Una leggenda che nasce a Palermo
Secondo la tradizione, la storia delle Teste di Moro risale all’epoca della dominazione araba in Sicilia, tra il IX e l’XI secolo. A Palermo, nel quartiere arabo di Al-Halisah (oggi Kalsa), viveva una giovane donna siciliana che attirò l’attenzione di un giovane moro. Tra i due nacque una relazione intensa, ma il destino prese una piega tragica: quando lei scoprì che l’uomo l’avrebbe abbandonata per tornare in Oriente dalla sua famiglia, lo uccise nel sonno e ne mozzò la testa.
Per non dimenticarlo, e per tenere con sé la sua immagine, la trasformò in un vaso dove piantò del basilico. La pianta prosperò rigogliosa e, vedendo la bellezza del vaso, gli abitanti iniziarono a riprodurlo in ceramica, dando origine alla tradizione delle Teste di Moro.

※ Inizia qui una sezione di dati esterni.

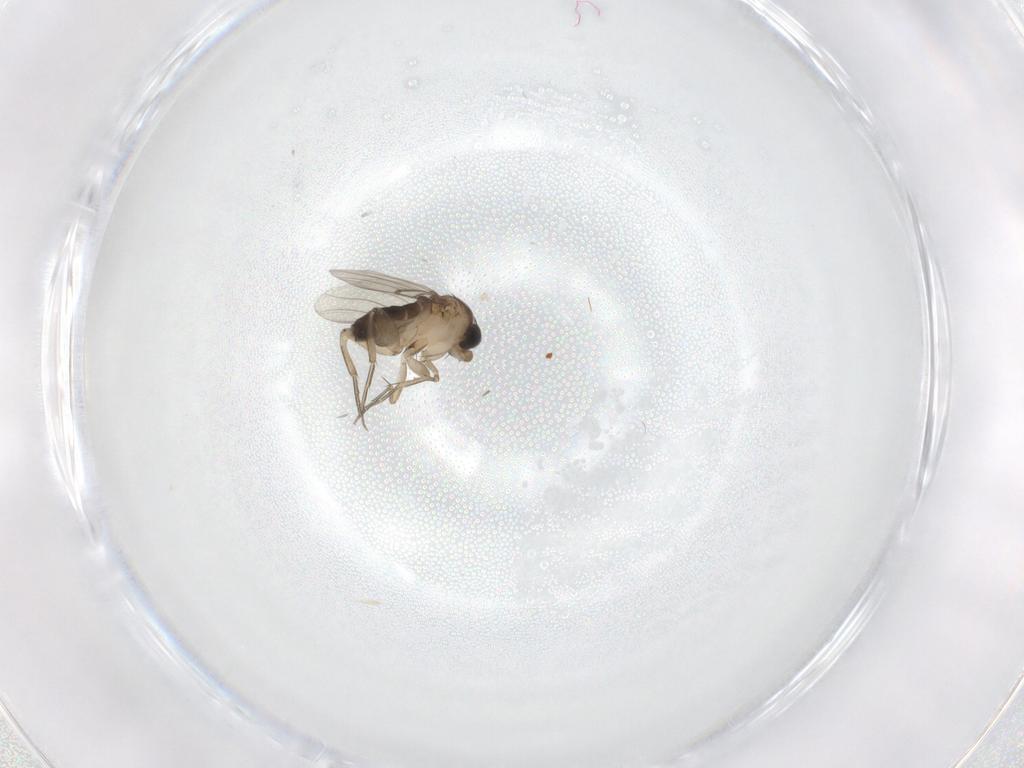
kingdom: Animalia
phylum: Arthropoda
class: Insecta
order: Diptera
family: Phoridae
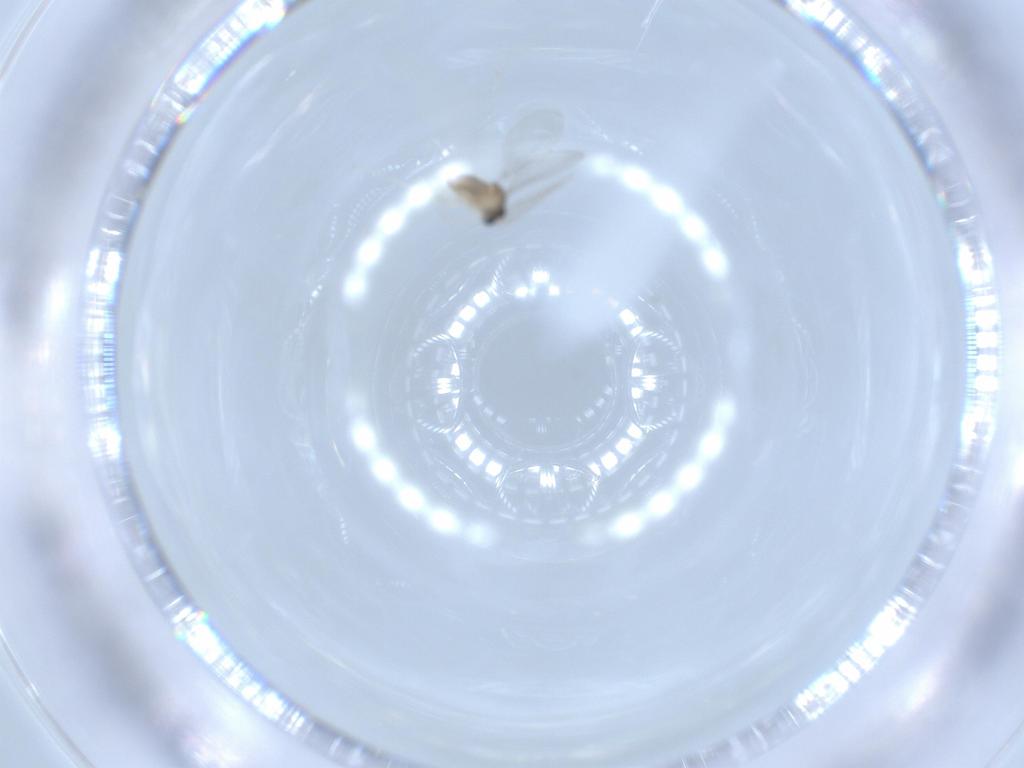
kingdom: Animalia
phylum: Arthropoda
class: Insecta
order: Diptera
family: Cecidomyiidae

Dal mito alla tradizione artistica
Col tempo, quelle teste in ceramica si sono diffuse soprattutto a Caltagirone, ma anche in altri centri celebri per le ceramiche artistiche, come Sciacca e Santo Stefano di Camastra. Ogni testa viene realizzata e dipinta a mano, spesso in coppia: una maschile e una femminile. I colori vivaci, le corone, i dettagli floreali e i turbanti orientali richiamano un intreccio di culture che ben rappresenta l’anima siciliana.

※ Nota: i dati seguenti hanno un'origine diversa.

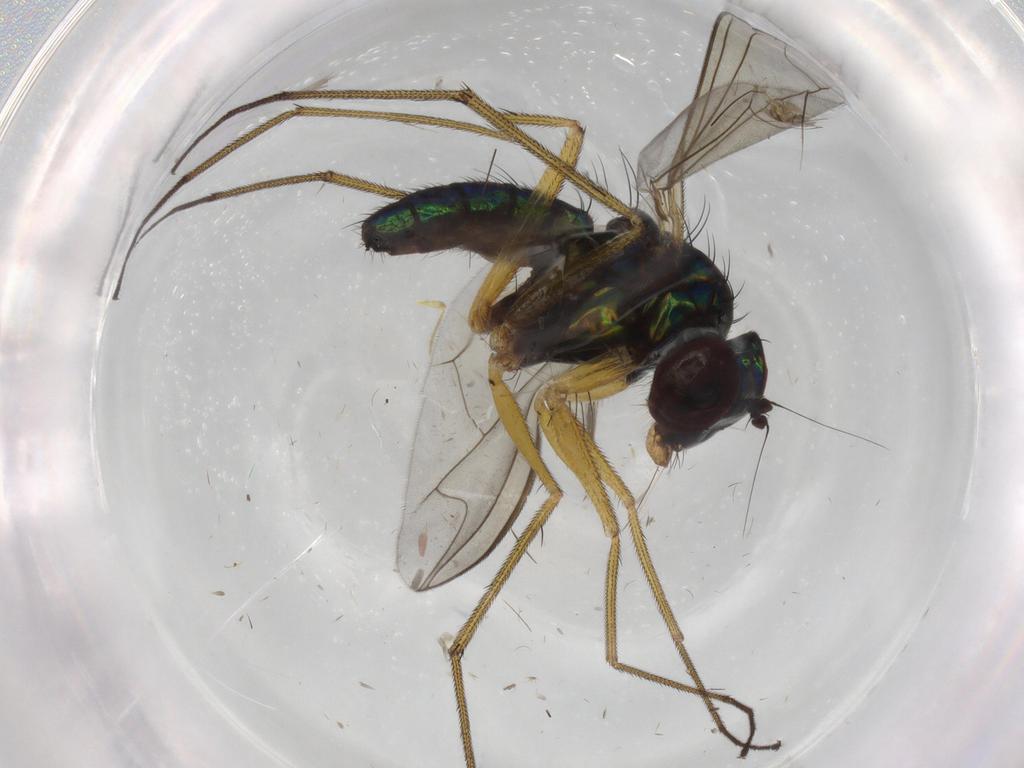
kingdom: Animalia
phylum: Arthropoda
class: Insecta
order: Diptera
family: Dolichopodidae
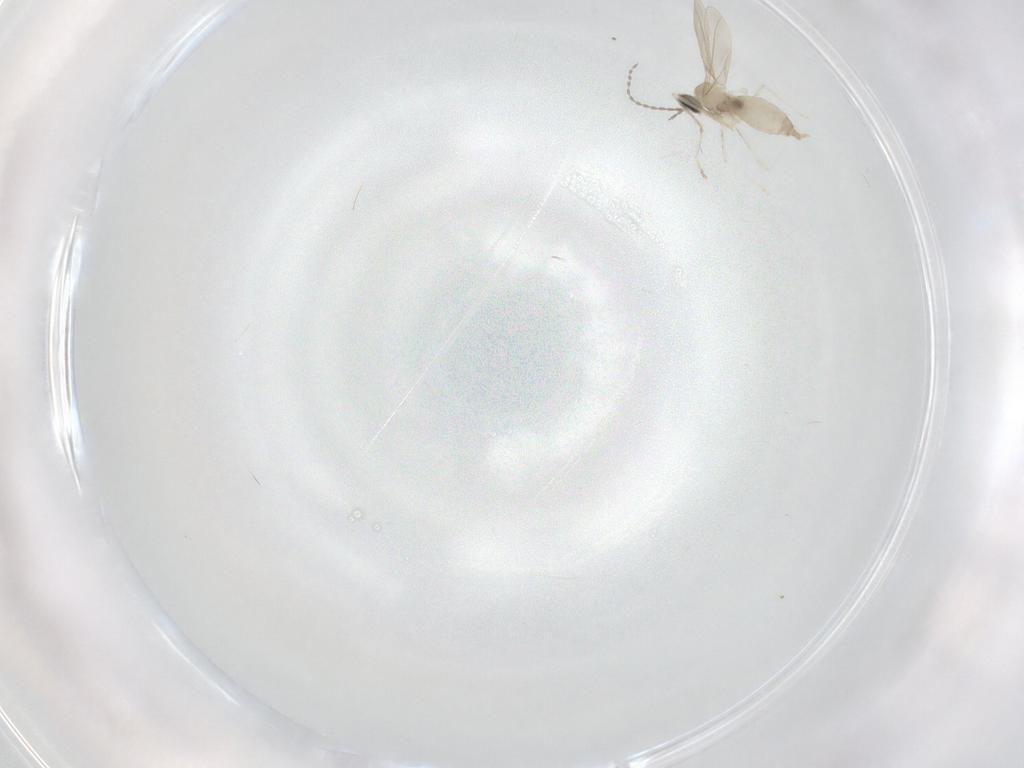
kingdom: Animalia
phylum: Arthropoda
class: Insecta
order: Diptera
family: Cecidomyiidae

Non sono solo oggetti decorativi: sono diventati un simbolo della capacità artigiana siciliana di trasformare una leggenda popolare in arte riconosciuta a livello internazionale.
Simbolismo e attualità
Oltre alla leggenda, le Teste di Moro sono spesso interpretate come allegoria di passione estrema, di amore che diventa ossessione, ma anche come monito sul legame indissolubile tra memoria e identità. Nella cultura contemporanea, questi vasi sono diventati un’icona del design siciliano, reinterpretati da artisti e stilisti, e oggi campeggiano non solo nei balconi o nei giardini, ma anche in collezioni d’arte e mostre di design.

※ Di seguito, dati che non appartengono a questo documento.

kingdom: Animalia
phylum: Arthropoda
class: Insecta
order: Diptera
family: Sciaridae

Perché ancora oggi ci affascinano
Il segreto del loro fascino sta nel racconto che custodiscono: una storia d’amore e sangue trasformata in arte popolare, capace di attraversare i secoli. Le Teste di Moro ci parlano della complessità della Sicilia, terra di incontri e scontri, di cultura araba e mediterranea, di artigianato che diventa mito. Non sono semplici vasi, ma veri e propri frammenti di identità siciliana che continuano a viaggiare nel mondo.